Thing is, that's not at all how RE Howard saw the world. Howard's Cimmeria is an idealized version of the west Texas where Howard spent his whole short life. In other words, pitiless and bleak. And Conan (at least in his youth) was basically Chaotic evil. And Gygax was consciously aware of that.
And maybe the key was that Conan's evil tendencies were just ordinary, human impulses, while the wizards and demons that he fought were a thousand times worse. And he mellowed out considerably as he got older. So perhaps there's even a bit of a redemption narrative in there.
I plöay casters cause I want to play the game. "I attack" gets boring fast. Ggax is very bad at writing and very ignorant that much is clear
I tried. I tried SO hard to just get past the repeated "umm, like, y'know, umm..." but you filled that meter very quickly. Maybe try reading a script off-camera or, I don't know, practicing first? I don't want to have to sit through so much verbal stumbling to listen to something I might find interesting. Organize your thoughts and relax. It's okay to stop he camera for editing cuts in the event you don't wanna bombard your listeners with "Umm's", "like's", and asking us every few sentences if we know what you're talking about. "Y'know.... Y'know.... Y'know...". Here's a tip: "If we KNEW, we wouldn't bother clicking on the thumbnail.

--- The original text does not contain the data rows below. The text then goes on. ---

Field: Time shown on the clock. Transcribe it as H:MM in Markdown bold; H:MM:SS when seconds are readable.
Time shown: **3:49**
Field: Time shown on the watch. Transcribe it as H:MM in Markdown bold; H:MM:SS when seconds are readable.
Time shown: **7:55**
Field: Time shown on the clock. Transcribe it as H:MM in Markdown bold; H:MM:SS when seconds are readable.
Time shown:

Thanks for giving my channel a chance. I'm sorry my videos aren't for you. I don't script my videos and I've explained why a few times here on the channel, but the very casual, conversational tone, which includes me repeating things, stumbling over words, and using filler words and phrases is, at this point, just part of the style of the channel. It's not for everyone, and sounds like it's not for you. But it's just the way I naturally talk. I'm not a professional broadcaster or streamer or UA-camr. I'm just a guy with a phone who likes to talk about old school D&D and that has appealed to a certain type of person, but I do recognize it's very much against the grain of what many folks expect on UA-cam. I realize you've made similar comments to this one before, so I thank you for continuing to give my content a try, but I don't anticipate my style changing any time soon. Cheers, and thanks again for watching.
I've played since 1978+/-. Subscribed to Dragon Magazine when I had the extra money back then. I played a few group sessions through the years at the comic bookstore. I even have tried to stay caught up on some of the Elmer's blogs when they would deep dive sharing the knowledge.
After all these years I still have to "Google" what everyone's abbreviations are talking about.
Assume Nothing. Bombarding multiple slang abbreviations will roll like water off a duck's back.